Kitchen appliances and utensils: electric stove, pressure cooker or multicooker, kitchen scales and other measuring accessories, several bowls of different sizes and depths, a hand blender, a colander, a slotted spoon
Ingredients
chickpeas | 200 g |
bottled water | 2 l |
baking soda | 10 g |
olive oil | 40 ml |
lemon | half |
tahina (sesame paste) | 150 g |
garlic | 2-3 cloves |
ground sweet paprika | 10 g |
zira | 10 g |
coriander | 10 g |
chilli | optional |
saffron | 10 g |
salt | optional |
ground black pepper | optional |
Step cooking
- First, put 200 g of chickpeas in a deep wide bowl and fill it with 2 liters of running cold water. Pour 10 g of baking soda there and stir everything thoroughly. Soda is needed in order to remove the components that provoke flatulence from chickpeas.
- Leave the peas at room temperature overnight. During this time, the chickpeas will swell and increase in size by about half.
- Rinse the peas thoroughly with cold running water so that there is no trace of the taste of soda. For convenience, it is recommended to use a colander.
- The fastest and easiest way to cook chickpeas is to use a pressure cooker or slow cooker. If you do not have such kitchen helpers, then put the washed peas in a saucepan and pour it with 2 liters of clean bottled water. Send a pot of contents to the stove. Separately, boil another 2 liters of bottled water, since the water in which the chickpeas boil will need to be drained. After boiling, change the broth to clean hot water and cook peas until the chickpea shell begins to peel. On average, it will take from 30 to 90 minutes, depending on the type of chickpea chosen. As soon as the peas reach their readiness, with the help of a slotted spoon we take it out into a separate bowl. We leave the broth in the pan, since we still need it.
- Pour boiled chickpeas with cold running water and grind the peas in your hands to remove the husk. We put the peeled boiled product in a deep bowl and add a couple of soup ladles of the broth in which peas were cooked there. Grind the chickpeas using a submersible blender until mashed.
- There we add 100 g of sesame paste, 2-3 cloves of garlic and undoubtedly spices: paprika, zira, coriander, chili and saffron.
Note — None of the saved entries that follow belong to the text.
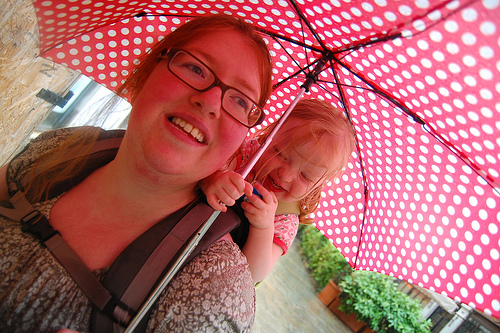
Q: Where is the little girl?
A: Behind the woman.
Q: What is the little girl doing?
A: She is laughing.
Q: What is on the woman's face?
A: Glasses.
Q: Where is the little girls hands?
A: On the umbrella.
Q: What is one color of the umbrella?
A: Red.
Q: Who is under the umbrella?
A: A woman and little girl.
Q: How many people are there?
A: Two.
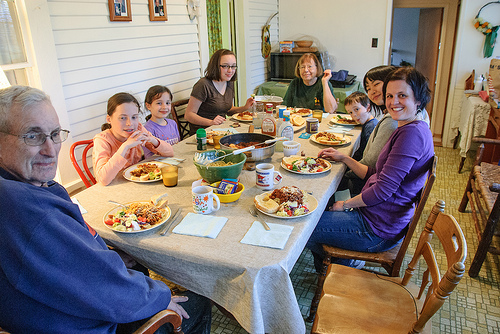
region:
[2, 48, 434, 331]
people sitting at a long table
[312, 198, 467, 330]
a wooden chair in front of a table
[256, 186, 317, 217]
a plate full of food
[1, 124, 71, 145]
a man wearing glasses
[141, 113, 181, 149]
a girl wearing a purple shirt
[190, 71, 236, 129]
a young woman wearing a brown shirt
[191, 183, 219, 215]
a colorful cup on a table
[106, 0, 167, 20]
two wooden framed pictures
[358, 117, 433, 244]
a woman wearing a purple shirt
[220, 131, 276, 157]
a silver bowl on a table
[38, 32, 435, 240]
people sitting at table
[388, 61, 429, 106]
woman has brown hair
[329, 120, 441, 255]
woman has purple shirt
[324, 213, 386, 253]
woman has blue jeans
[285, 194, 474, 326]
brown chair is empty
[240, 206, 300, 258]
white napkins on table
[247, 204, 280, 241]
steel utensil on napkin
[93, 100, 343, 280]
tablecloth is light grey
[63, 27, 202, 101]
white wall behind people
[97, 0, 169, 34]
brown picture frames on wall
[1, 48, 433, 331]
several people sitting round a table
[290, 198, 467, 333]
an empty wooden chair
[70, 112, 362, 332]
a table set with a white tablecloth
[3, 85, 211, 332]
older gentleman sitting in a chair with arms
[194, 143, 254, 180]
large green bowl with a utensil in it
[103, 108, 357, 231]
plates laden with food on table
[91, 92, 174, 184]
girl leaning forward with her elbows on table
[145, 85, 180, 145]
little girl with brown hair is smiling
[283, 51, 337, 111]
older woman with her hand up near her face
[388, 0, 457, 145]
an open door in the background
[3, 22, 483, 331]
a family is having dinner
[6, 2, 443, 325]
people eating around a table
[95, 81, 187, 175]
two little smiling girls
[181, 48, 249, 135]
woman wears glasses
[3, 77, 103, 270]
an old man has gray hair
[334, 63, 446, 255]
woman wears a purple top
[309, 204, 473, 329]
a chair of wood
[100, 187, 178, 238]
a dish full of food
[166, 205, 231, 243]
a napkin over a table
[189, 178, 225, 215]
a cup over a table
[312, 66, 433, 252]
A woman is sitting down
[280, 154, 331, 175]
Food is on the plate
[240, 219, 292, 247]
The napkin is white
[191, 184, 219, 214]
A mug on the table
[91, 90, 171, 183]
Girl looking at camera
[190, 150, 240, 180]
The bowl is green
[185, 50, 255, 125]
A woman is smiling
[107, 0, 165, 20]
Pictures on the wall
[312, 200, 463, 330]
Chair made of wood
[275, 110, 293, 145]
Bottle of salad dressing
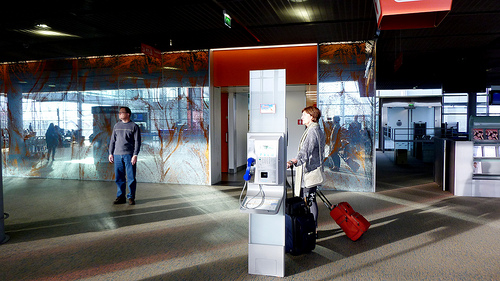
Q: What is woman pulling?
A: Suitcase.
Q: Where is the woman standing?
A: Next to phone booth.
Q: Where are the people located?
A: At an airport.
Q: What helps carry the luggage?
A: Handles.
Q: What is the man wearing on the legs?
A: Jeans.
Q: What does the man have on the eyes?
A: Eyeglasses.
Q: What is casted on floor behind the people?
A: Shadows.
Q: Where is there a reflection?
A: On the lobby wall.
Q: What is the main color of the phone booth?
A: White.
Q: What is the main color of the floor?
A: Gray.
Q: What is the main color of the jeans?
A: Blue.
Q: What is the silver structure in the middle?
A: Phone.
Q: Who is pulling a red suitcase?
A: Woman.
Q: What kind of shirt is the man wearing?
A: Sweater.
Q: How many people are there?
A: 2.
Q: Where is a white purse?
A: Woman's shoulder.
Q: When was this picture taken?
A: Daytime.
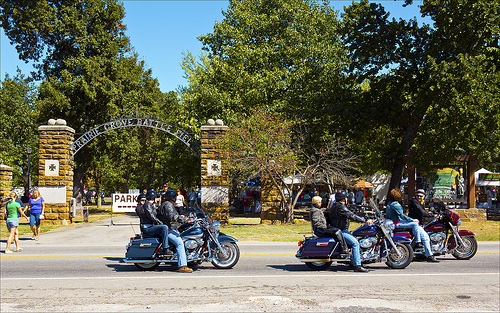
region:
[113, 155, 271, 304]
a hot looking bike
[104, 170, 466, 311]
three group of bikes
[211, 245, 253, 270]
front wheel of the bike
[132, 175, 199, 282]
two person sitting in the bike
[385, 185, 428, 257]
a young lady sitting in the bike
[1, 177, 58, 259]
two young girls walking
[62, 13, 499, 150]
a large group of trees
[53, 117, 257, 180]
a small entrance on top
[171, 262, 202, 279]
shoe of the person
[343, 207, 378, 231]
hand of the person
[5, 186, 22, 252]
Girl in a green shirt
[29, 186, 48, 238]
Woman in a blue shirt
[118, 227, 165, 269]
Blue saddlebag on a motorcycle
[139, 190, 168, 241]
Woman on the back of a motorcycle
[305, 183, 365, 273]
Man and woman on a motorcyle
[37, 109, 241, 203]
Entry way into a park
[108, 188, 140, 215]
Parking sign at a park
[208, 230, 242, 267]
front wheel of a motorcycle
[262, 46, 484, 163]
Trees at a park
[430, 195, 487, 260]
front end of a red motorcycle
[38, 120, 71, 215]
a brick column of a entrance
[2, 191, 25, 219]
a woman wearing a green shirt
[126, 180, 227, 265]
two people on a motorcycle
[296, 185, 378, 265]
two people on a motorcycle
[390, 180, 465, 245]
two people on a motorcycle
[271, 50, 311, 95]
the leaves of a tree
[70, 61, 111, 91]
the leaves of a tree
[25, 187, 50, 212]
a woman a wearing blue shirt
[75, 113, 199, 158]
a sign over an entrance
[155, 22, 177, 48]
the clear blue sky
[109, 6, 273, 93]
the sky is blue and clear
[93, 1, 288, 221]
the sky is blue and clear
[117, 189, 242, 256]
Two people ride motorcycle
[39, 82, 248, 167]
The park has a sign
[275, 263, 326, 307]
The road is stained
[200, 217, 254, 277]
The front wheel of the motorcycle is black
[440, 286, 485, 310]
Grease stain on the road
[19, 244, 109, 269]
Yellow paint on the road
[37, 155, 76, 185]
sign on the stone column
We also add salt and ground black pepper, focusing on our own taste, and squeeze the juice from half a lemon.
- We turn on the blender and grind the ingredients until the dish acquires a uniform consistency resembling a thick, very fat sour cream. If the paste is too thick, then add a little more broth, and then use the blender again.
- We send the finished hummus to the refrigerator for at least an hour so that it is properly infused. An hour later, the dish is ready to eat.
Important! Hummus prepared according to this recipe must be stored in the refrigerator for no more than five days.